**** Okunacak Bölüm ****

Askeri Yargıtay Daireler Kurulu 2011/51 Esas 2011/60 Karar
Karar Dilini Çevir:
AskeriYargıtay
Dairesi: Daireler Kurulu
Esas No: 2011/ 51
Karar No: 2011 / 60
Karar Tarihi: 16.06.2011

(1632 S. K. m. 91)

Daire ile Başsavcılık arasında ortaya çıkan ve Daireler Kurulunca çözümlenmesi gereken uyuşmazlık; suçun sübutu konusunda noksan soruşturma bulunup bulunmadığına ilişkindir.
Daire; noksan soruşturma bulunmadığını ve sanığın eyleminin üste fiilen taarruza teşebbüs suçunu oluşturduğunu kabul ederken;

Başsavcılık; sanığın tekme ve yumruk savurma eylemini gerçekleştirdiği sırada mağdur ile aralarında ne kadar mesafe bulunduğunun, fiilin elverişli bir mesafede gerçekleşip gerçekleşmediğinin dosya içeriğinden kesin ve net bir şekilde anlaşılamadığını ve tanıklar P.Er M.Ö., P.Onb. C.Ç., P.Onb. S.Ü. ve P.Er M.Ç.’nin belirtilen hususla ilgili olarak geniş ve teferruatlı bir şekilde ifadelerinin tespit edilmesi gerektiğini ileri sürerek, Daire kararına itiraz etmiştir.

**** Veri Kümesi İçeriği ****

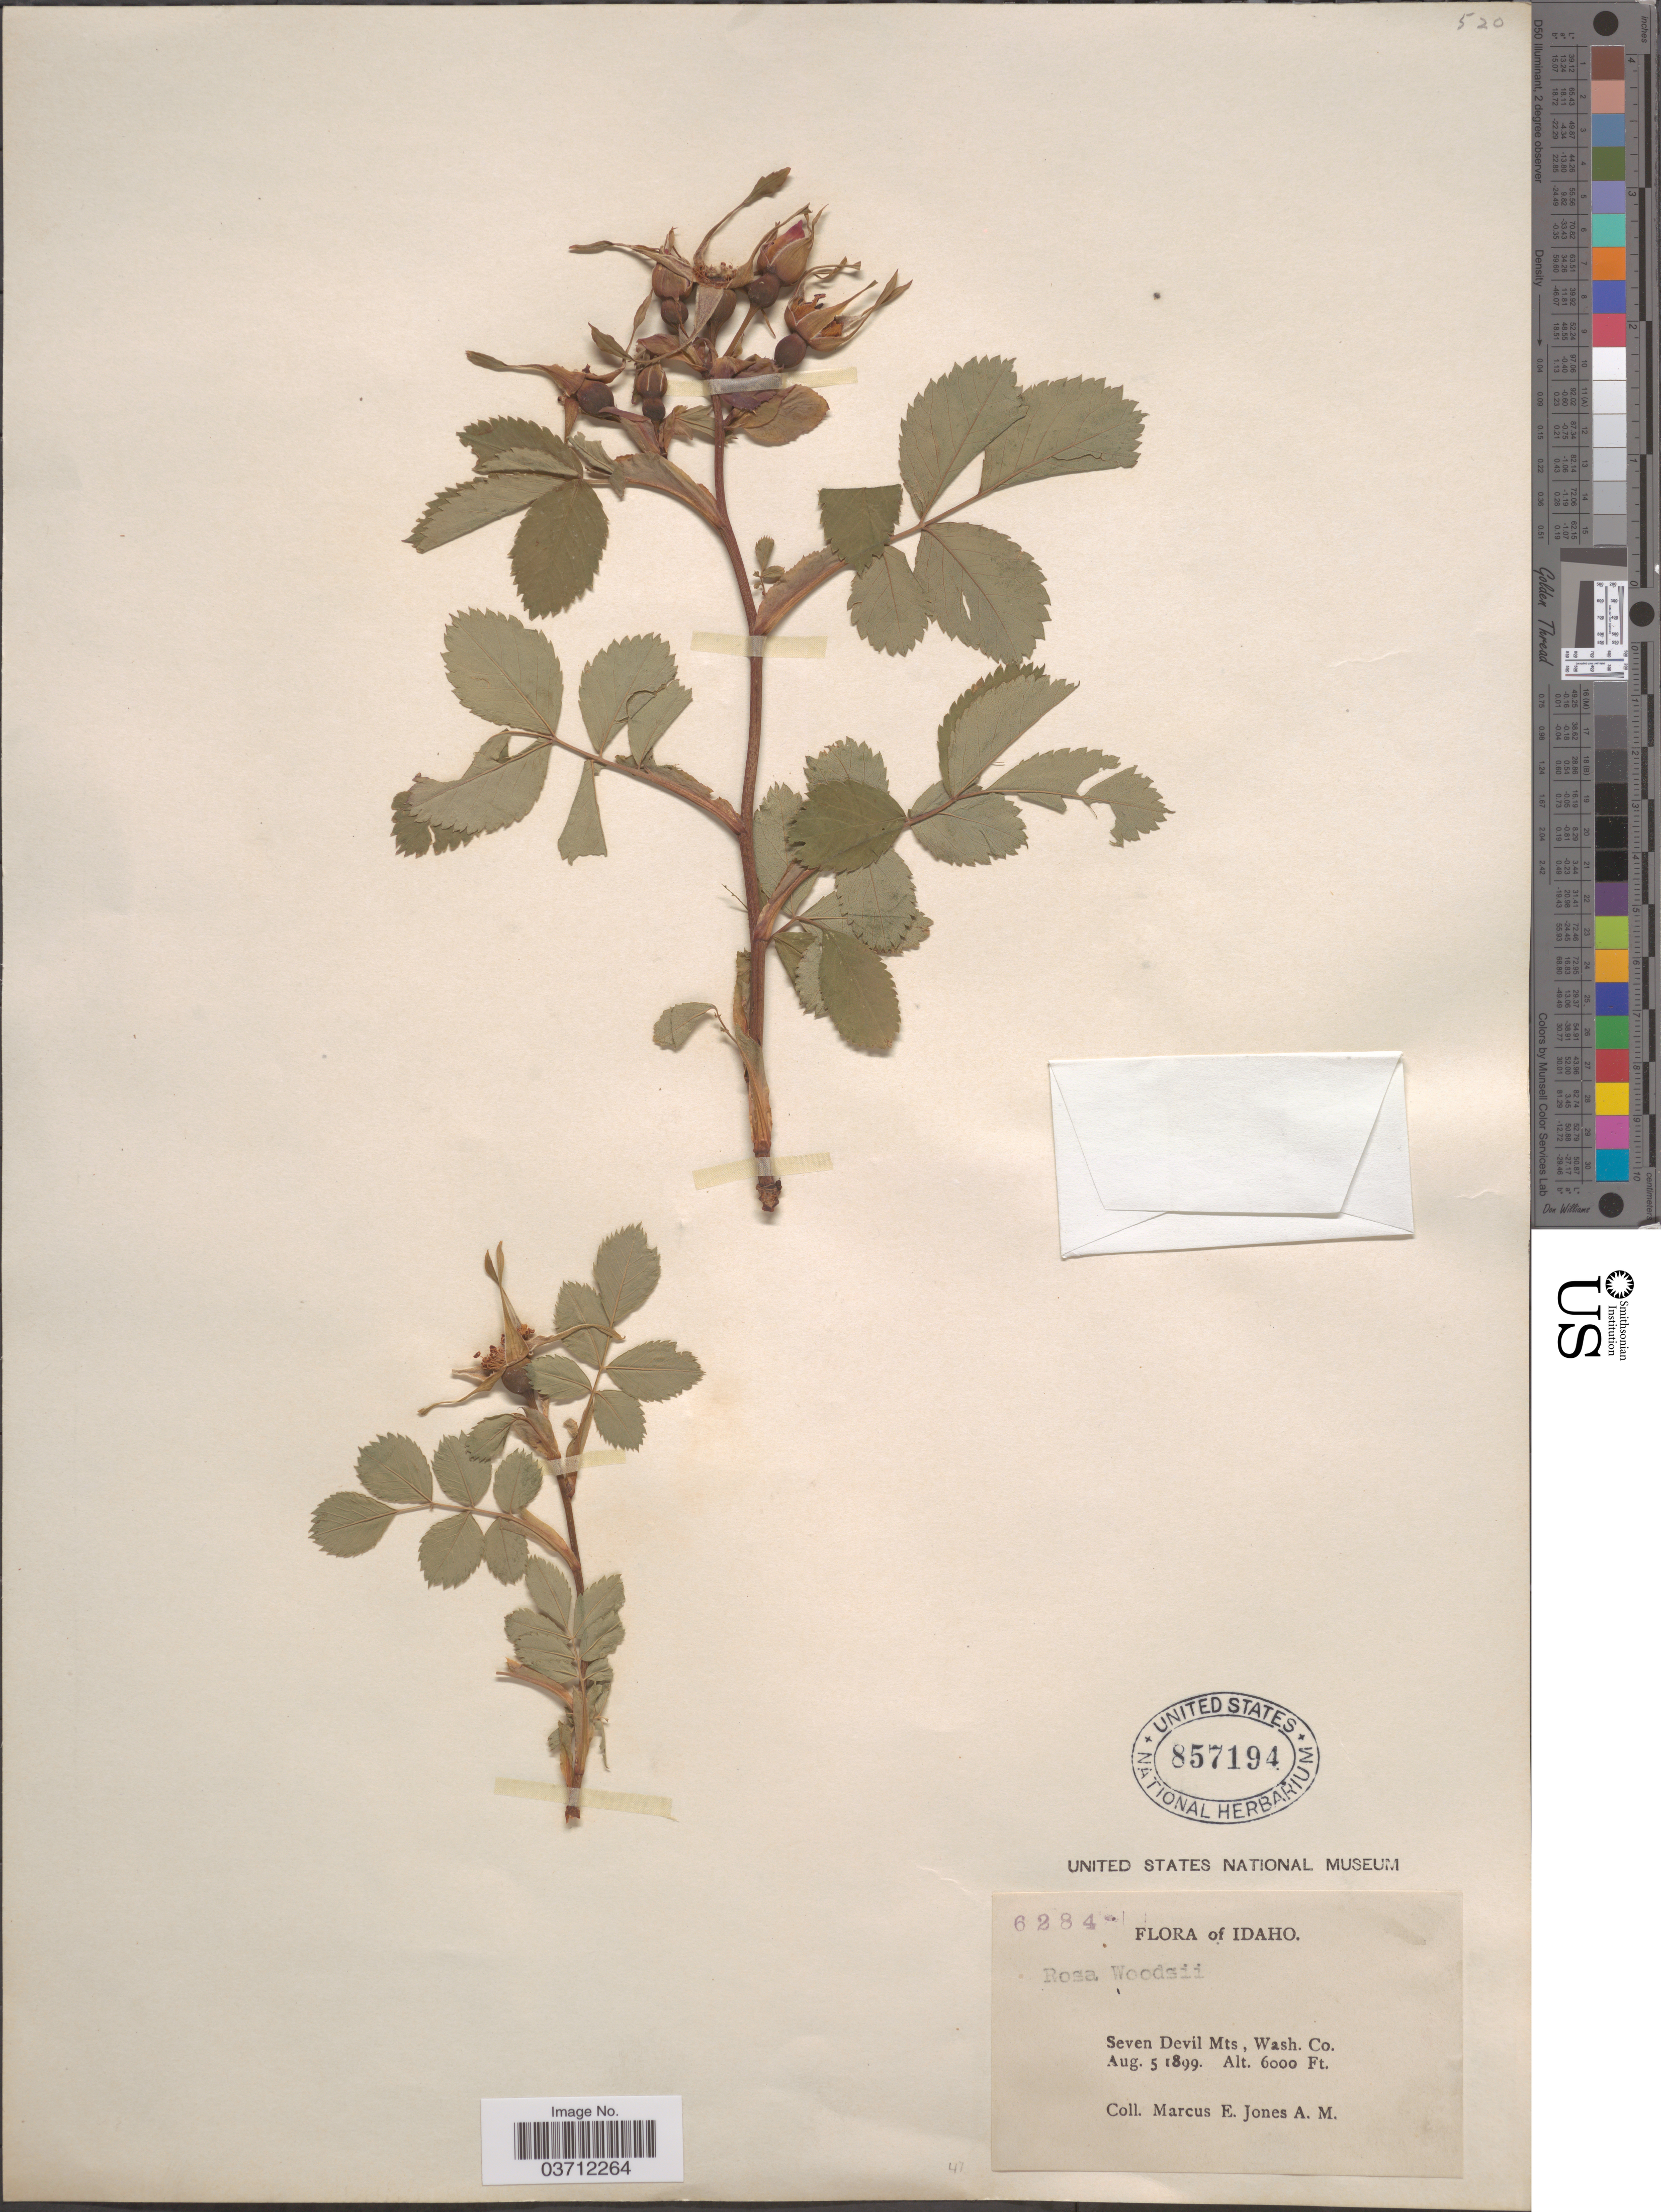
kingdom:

****

Yapılacaklar:
a) Askeri Yargıtay kararına göre (i), (ii) ve (iii) ifadelerinin her biri doğru mu? Her biri için "evet" ya da "hayır" deyin ve kararı belirleyen sözcükleri metinden aynen alıntılayın.
(i) Daire, sanığın eyleminin üste fiilen taarruza teşebbüs suçunu oluşturduğunu kabul etmiştir.
(ii) Başsavcılık, dosyada noksan soruşturma bulunmadığını ileri sürmüştür.
(iii) Karar 16.06.2011 tarihinde verilmiştir.
b) Askeri Yargıtay kararını, metnin bittiği cümleden sonrasından başlayarak sürdürün.
Malzemeye başvurmak gerekmiyor.

Sıralı Sonuçlar:
a)
(i) Evet: "sanığın eyleminin üste fiilen taarruza teşebbüs suçunu oluşturduğunu kabul ederken"
(ii) Hayır: "Daire; noksan soruşturma bulunmadığını" ve Başsavcılık için "Daire kararına itiraz etmiştir"
(iii) Evet: "Karar Tarihi: 16.06.2011"

b)
Askeri Yargıtay’ın yerleşik kararlarında belirtildiği üzere; ASCK’nın 91’inci maddesinde üste veya amire fiilen taarruz veya taarruza teşebbüs suç olarak düzenlenmiş, ancak “taarruz” teriminin tanımı yapılmamış ve bu konu uygulamaya bırakılmıştır. Uygulamada, müessir fiil sayılan eylemlerin her türü üste fiilen taarruz olarak kabul edilmekte, ayrıca çarpmak, iteklemek, vurmak için yakasına yapışmak gibi üstün vücut bütünlüğüne yönelik saldırı niteliğindeki etkin eylemlerin de üste fiilen taarruz suçunu oluşturacağı benimsenmektedir (Askeri Yargıtay Daireler Kurulunun 25.11.2010 tarihli, 2010/115-113;

04.05.2006 tarihli, 2006/110-107 Esas ve Karar sayılı kararları bu yöndedir).

Uyuşmazlık konusu sübuta ilişkin olduğundan, sanık, mağdur ve tanıkların dava dosyasında yer alan sorgu ve ifadelerinin irdelenmesi gerekmektedir.

Sanık sorgu ve savunmasında; alt ranzada gürültü yapan ve devresi olan Ş.A. ile M.Ö.’ye samimiyete binaen, “A.cık kafalılar sessiz olun” şeklinde seslendiğini, ancak alt ranzada bulunan ve gürültü yapanın Onb. Ü.Ö. olduğunu ve kendisine kızdığını, ondan özür dilediğini, ancak Ü.Ö.’nün kendisinin yakasından tutup aşağıya atmaya çalıştığını ve kafa attığını, kendisini korumaya çalıştığını, olay sırasında tekme savurup savurmadığını hatırlamadığını beyan etmiştir.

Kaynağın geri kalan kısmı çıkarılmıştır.